As we hear the government advise that we can approach our banks for great lending options during the pandemic, this gives many of us the safety net we need in our business, a sense of hope, and security in our business finances to ride this wave.
The Australian Government is putting up 50% security on business loans and this means the banks are more inclined to lend us money we could not get before. This all sounds like great news.
But my thinking is quite the opposite.
If we did not qualify for the lending before, why should we be applying now?
A way to look at your options is to have your projected cash flow mapped out like really mapped out, not just for the period of having no repayments, but well after.
The same goes for deferrals to your ATO Tax or GST payments. Likewise, any other options coming your way for deferred payments.
It can be, for some small businesses, a massive relief, to know that we can survive the pandemic and reach the other side of this horrific time. Be able to sleep at night and know that the months or years of hard work and dedication, was not for nothing.
Here lies the trap…
Although we are relieved now, what does this mean for us later?
What will we have to pay back once the pandemic is over?
How will our cashflow survive on the other side?

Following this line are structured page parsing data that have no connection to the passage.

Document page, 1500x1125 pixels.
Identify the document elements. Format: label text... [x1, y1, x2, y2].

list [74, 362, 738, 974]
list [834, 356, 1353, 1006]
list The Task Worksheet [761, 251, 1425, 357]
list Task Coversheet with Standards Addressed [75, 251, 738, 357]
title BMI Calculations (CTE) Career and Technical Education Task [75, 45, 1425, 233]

As a small business owner, I know it’s very tempting and I also know for many this is the necessary evil. Some businesses have no choice but to defer and lend right now.
But we need to know the other side. We must know what it means for us after!

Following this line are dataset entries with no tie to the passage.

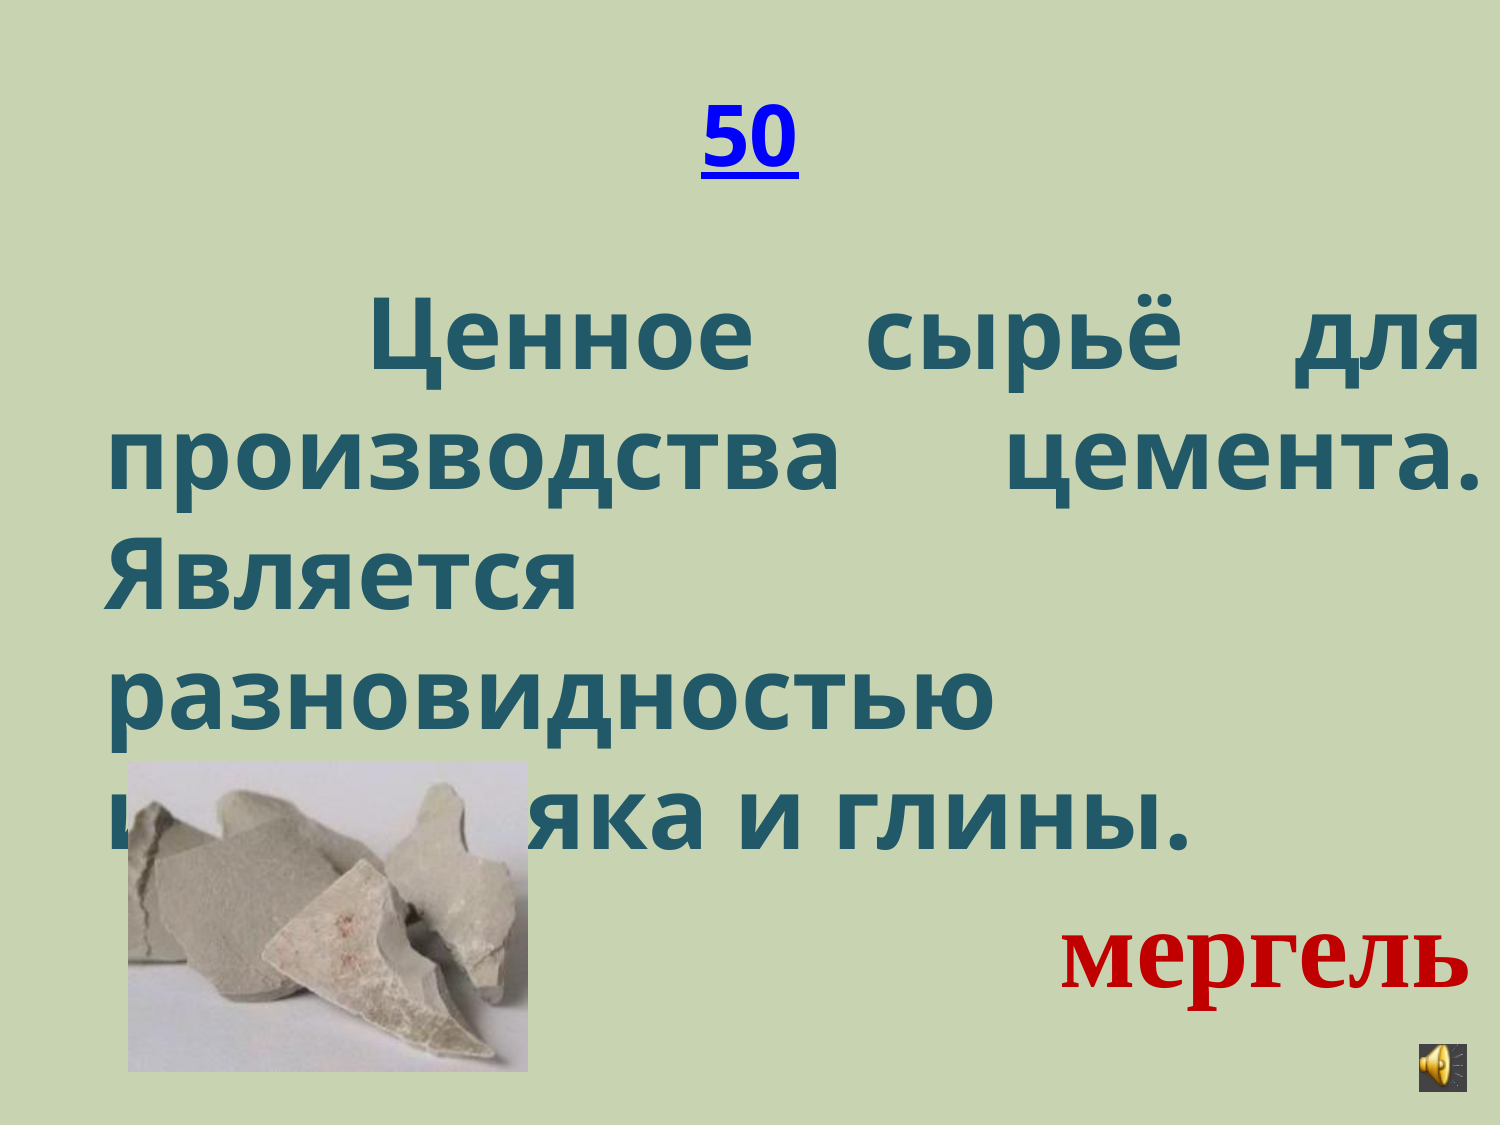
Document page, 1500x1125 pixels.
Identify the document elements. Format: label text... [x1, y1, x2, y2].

title 50 [75, 45, 1425, 233]
list Ценное сырьё для производства цемента. Является разновидностью известняка и глины. [0, 262, 1500, 750]
picture [1417, 1042, 1468, 1093]
picture [128, 761, 528, 1072]
text_box мергель [1045, 867, 1487, 1017]
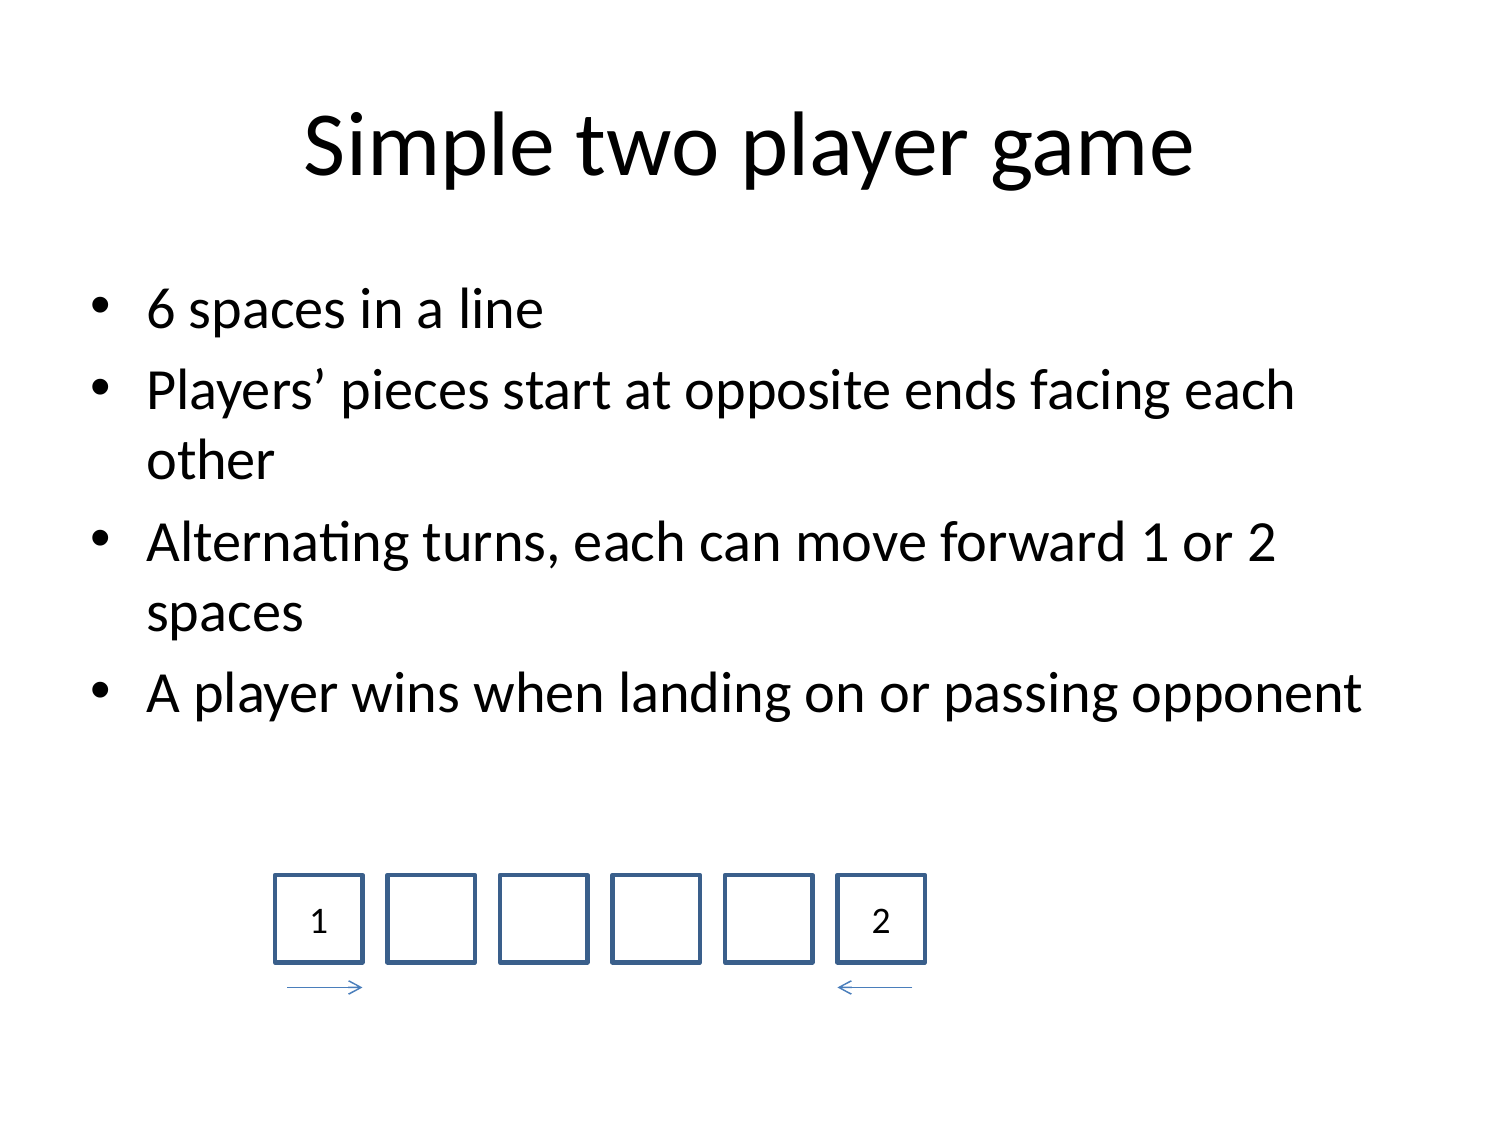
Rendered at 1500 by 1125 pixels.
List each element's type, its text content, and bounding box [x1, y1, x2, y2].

text_box [723, 873, 815, 965]
text_box [610, 873, 702, 965]
text_box [385, 873, 477, 965]
text_box 1 [273, 873, 365, 965]
text_box [498, 873, 590, 965]
title Simple two player game [75, 45, 1425, 233]
list 6 spaces in a line Players’ pieces start at opposite ends facing each other Alternating turns, each can move forward 1 or 2 spaces A player wins when landing on or passing opponent [75, 262, 1425, 1005]
text_box 2 [835, 873, 927, 965]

A simple way to do this is to speak to your accountant, your financial adviser, or even your bookkeeper. Know your numbers before COVID, know your numbers during COVID, and certainly, above all else, know your numbers after COVID.

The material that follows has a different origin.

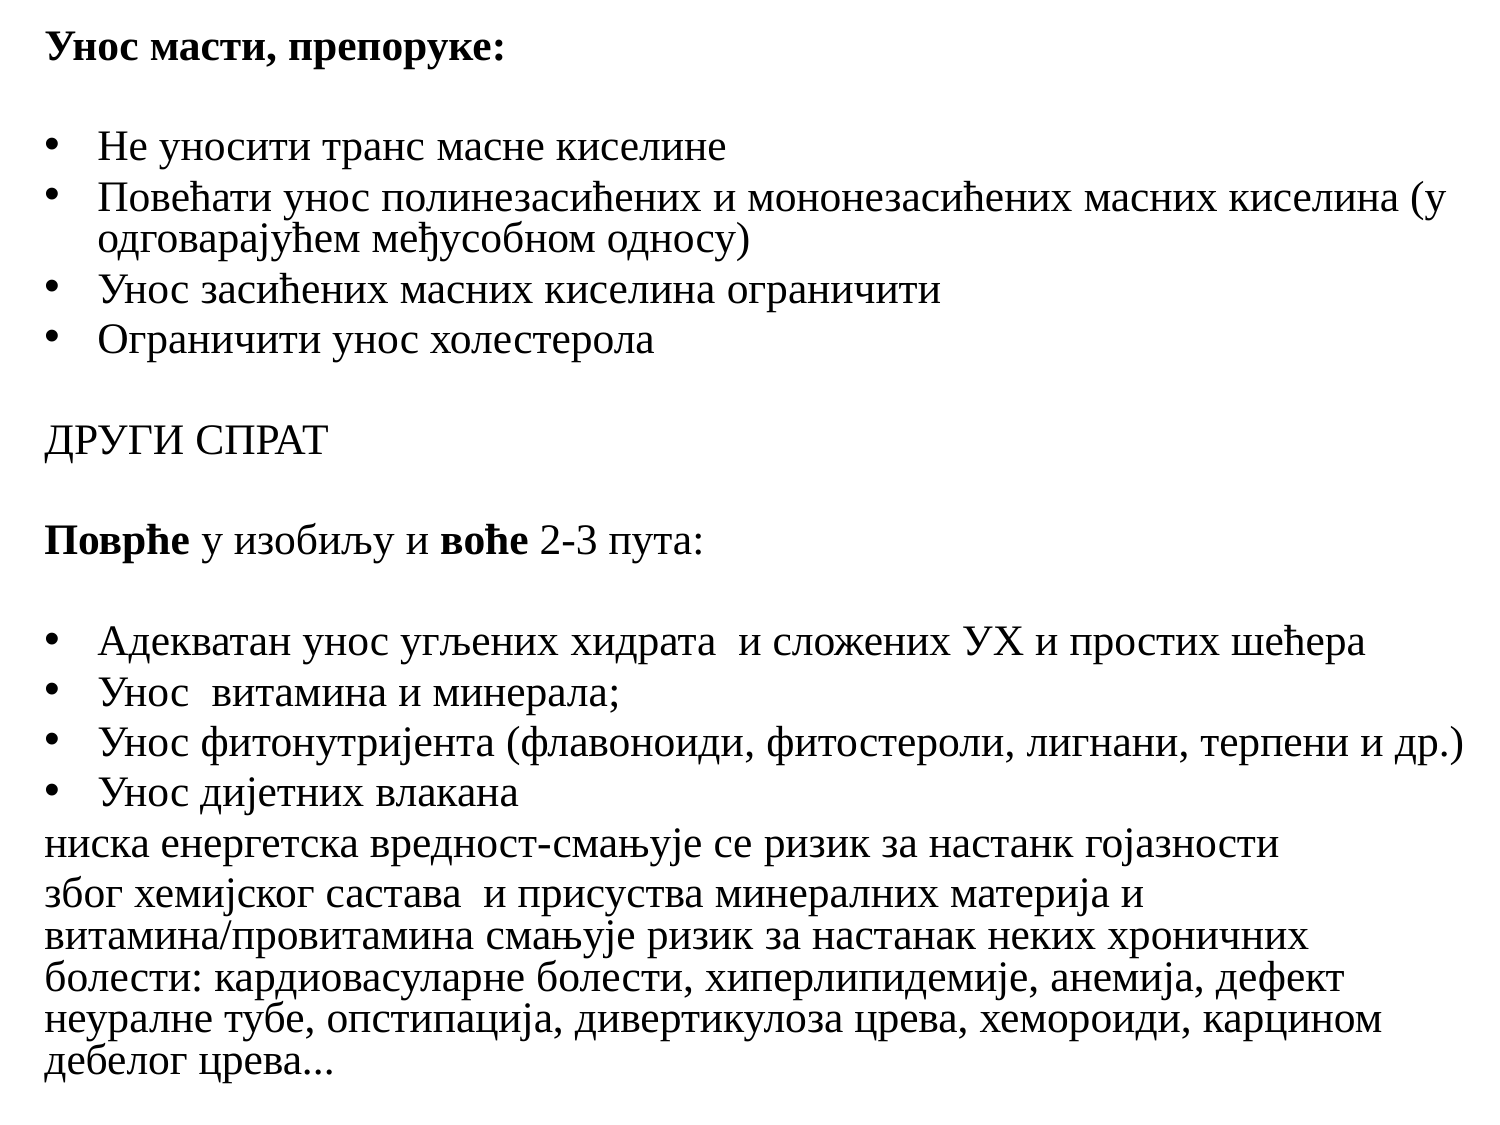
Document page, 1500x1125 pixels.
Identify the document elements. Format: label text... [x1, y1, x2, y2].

list Унос масти, препоруке: Не уносити транс масне киселине Повећати унос полинезасићених и мононезасићених масних киселина (у одговарајућем међусобном односу) Унос засићених масних киселина ограничити Ограничити унос холестерола ДРУГИ СПРАТ Поврће у изобиљу и воће 2-3 пута: Адекватан унос угљених хидрата и сложених УХ и простих шећера Унос витамина и минерала; Унос фитонутријента (флавоноиди, фитостероли, лигнани, терпени и др.) Унос дијетних влакана ниска енергетска вредност-смањује се ризик за настанк гојазности због хемијског састава и присуства минералних материја и витамина/провитамина смањује ризик за настанак неких хроничних болести: кардиовасуларне болести, хиперлипидемије, анемија, дефект неуралне тубе, опстипација, дивертикулоза црева, хемороиди, карцином дебелог црева... [29, 19, 1483, 1125]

The before numbers are easy, having your pre-COVID data is simple. The during numbers are also easy, you know what your business is doing right now. The after numbers are tricky.
Some are working on the premise that using their pre numbers, divided by 2 as an estimate of their post COVID revenue. This is due to everyone’s budgets being tighter after and the thinking that it will take some time for the economy to return to normal.
Many are just working on the assumption that their pre numbers will fully return.
This all comes down to your industry and business and how you were positioned pre-COVID.
The approach of having no debt post-COVID can be a bit of a fantasy. In the ideal world, we would all like to aim for this, and this was my personal strategy at the beginning.
But like many, seeing a decline in business is real, it did not happen straight away, but the tumbleweed effect came through and everything needed to be reassessed.
My new approach is simple… no additional lending, if my business cannot afford it, it either goes or it is carefully reconsidered. I’ve had to cut costs where I can, I’ve stopped myself from any retail therapy (online) first and foremost.
My theory is to reach the other side without and overwhelming debt my business simply cannot afford.
Watching the bank balance daily.
Updating my cashflow week by week and ensuring I keep as many things in check so that when we all return to “normal”, I can start to rebuild the regular cash flow and plan out of the downtime my business experienced.
Like many, the temptation is there.
To lend or defer is real.
But keeping as much to a minimum, I know, will see my business have less burden on the other side.